Furthermore, biomarkers such as troponin and natriuretic peptides have been shown to be helpful in identifying those at high risk of cardiotoxicity as well as detecting early myocardial dysfunction. However, their use in guiding therapy and outcomes is yet to be seen.
In 2016, the European Society of Cardiology published a position paper on cancer treatment and cardiovascular toxicity that has helped to guide clinical decision-making . It recommends adding cardioprotective drugs, such as angiotensin-converting enzyme inhibitors (or angiotensin II receptor blockers), in combination with β- blockers if CTRCD is detected.
Some advocate adding cardioprotective drugs, such as angiotensin-converting enzyme inhibitors/angiotensin II receptor blockers, β-blockers, aspirin, and statins, as prophylactic therapy in patients undergoing cancer treatment. In the OVERCOME trial, patients receiving enalapril and carvedilol did not experience a reduction in LVEF at 6 months as compared to a reduction in LVEF in those that did not receive these drugs, and this translated into a lower incidence of major adverse cardiac events . This data is promising, and we feel that without contraindications, prophylactic cardioprotective therapy should be encouraged.

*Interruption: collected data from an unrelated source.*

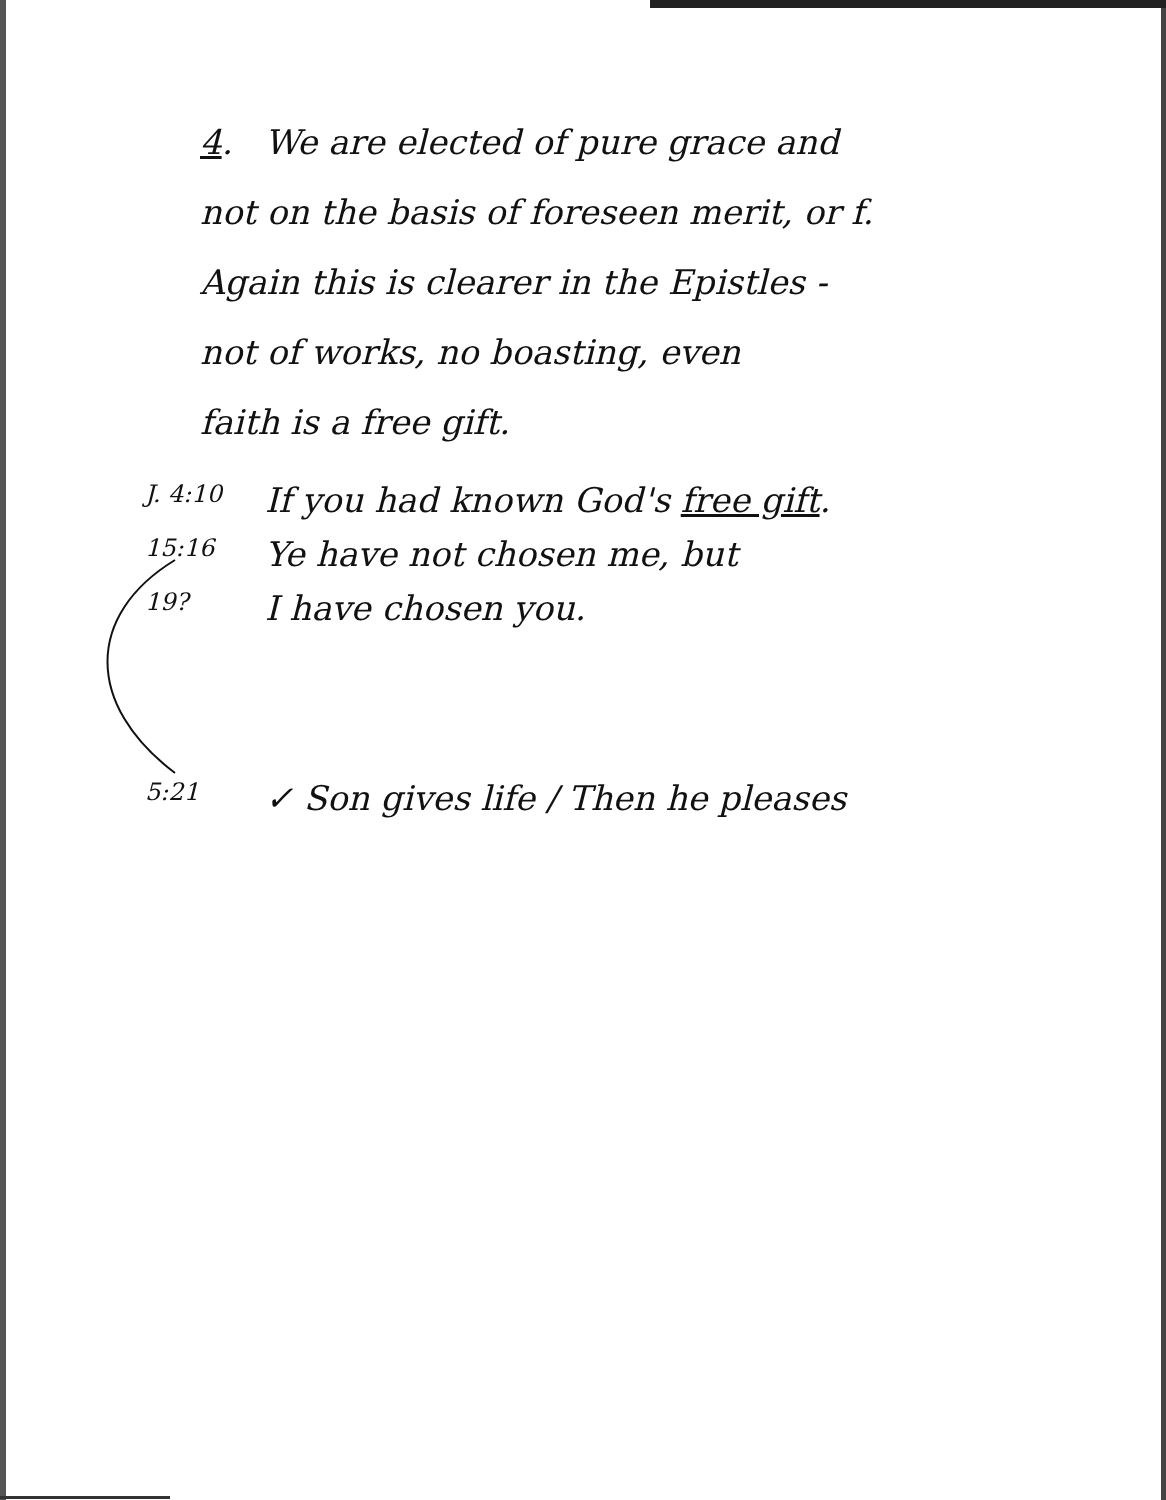4. We are elected of pure grace and
not on the basis of foreseen merit, or f.
Again this is clearer in the Epistles -
not of works, no boasting, even
faith is a free gift.
J. 4:10 If you had known God's free gift.
15:16 Ye have not chosen me, but
19? I have chosen you.
5:21 ✓ Son gives life / Then he pleases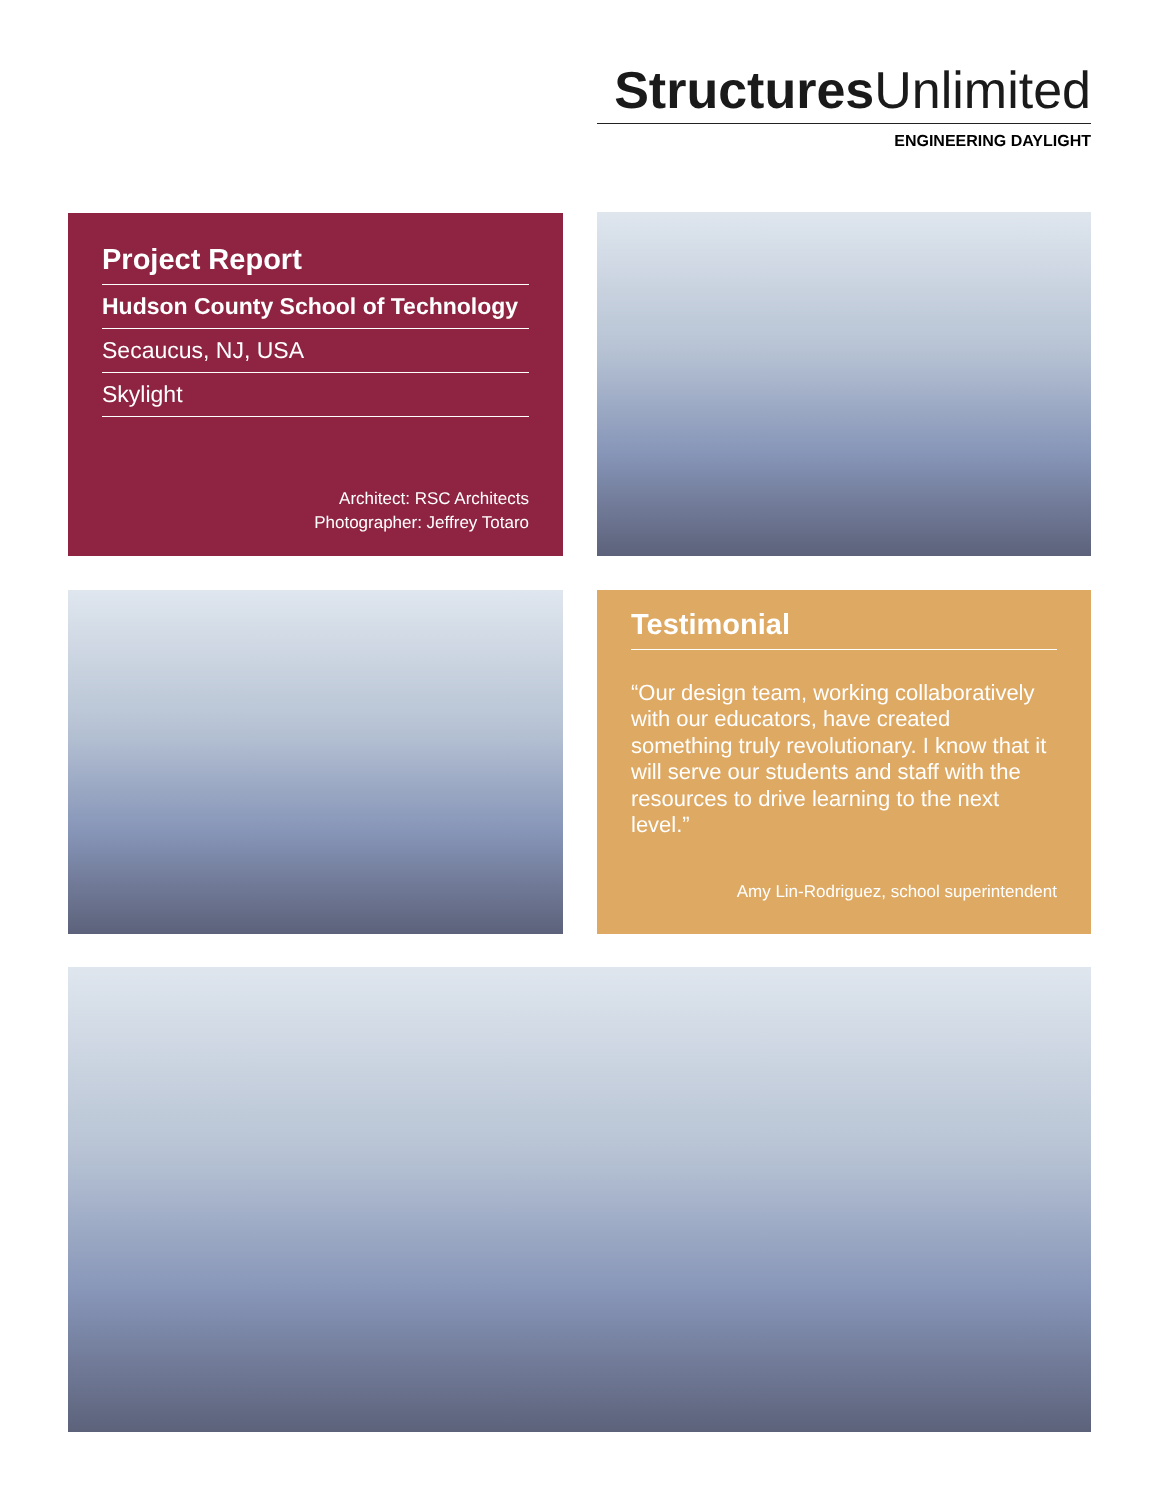Structures Unlimited
ENGINEERING DAYLIGHT
Project Report
Hudson County School of Technology
Secaucus, NJ, USA
Skylight
Architect: RSC Architects
Photographer: Jeffrey Totaro
Testimonial
“Our design team, working collaboratively with our educators, have created something truly revolutionary. I know that it will serve our students and staff with the resources to drive learning to the next level.”
Amy Lin-Rodriguez, school superintendent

Furthermore, strategies to diminish the complications of therapies have been adopted (such as those described above in anthracycline use). These include limiting the cumulative dose of cardiotoxic drugs and using radiation shields and inspiration breath-hold techniques during radiotherapy, to name but a few. Lifestyle changes, healthy nutrition, and exercise should also be encouraged. Educating patients on the potential side effects is vital, as well as vigilant patient follow-up and monitoring. This monitoring should not only be clinical but also via biomarkers and imaging, which can help to detect myocardial dysfunction before it becomes evident clinically.
What Lies Ahead?
New therapies are constantly emerging with their own side effect profiles. One such example is the increasing use of immune checkpoint inhibitors and the increasing reporting of often-fatal myocarditis associated with these drugs [15, 16]. How do we screen for those at risk for myocarditis? Should checkpoint inhibitor therapy be interrupted once myocarditis is detected? Can cardioprotective drugs provide primary prevention?
These dilemmas highlight the complexity of these patients – the balancing between the high risk of mortality due to the hemato-oncological diagnosis and the cardiovascular morbidity in those that survive (Table 1). The field of cardio-hemato-oncology aims to provide a holistic multidisciplinary approach to the management of these patients before, during, and especially after initial therapy and to individualize patient therapy.
It is important to value the patient’s perspective during this fragile time. These patients often have many unanswered questions, uncertainties, and fear. The value of having a team specialized in the intricacies of this field can help patients get more informed about the risks and benefits of therapy and empower patients in the decision-making process. We feel that a treatment approach as a holistic team can translate into improved overall satisfaction, a sense of optimized medical care, and ultimately improved patient outcomes.
Statement of Ethics
The authors have no ethical conflicts to disclose.
The authors have no conflicts of interest to declare.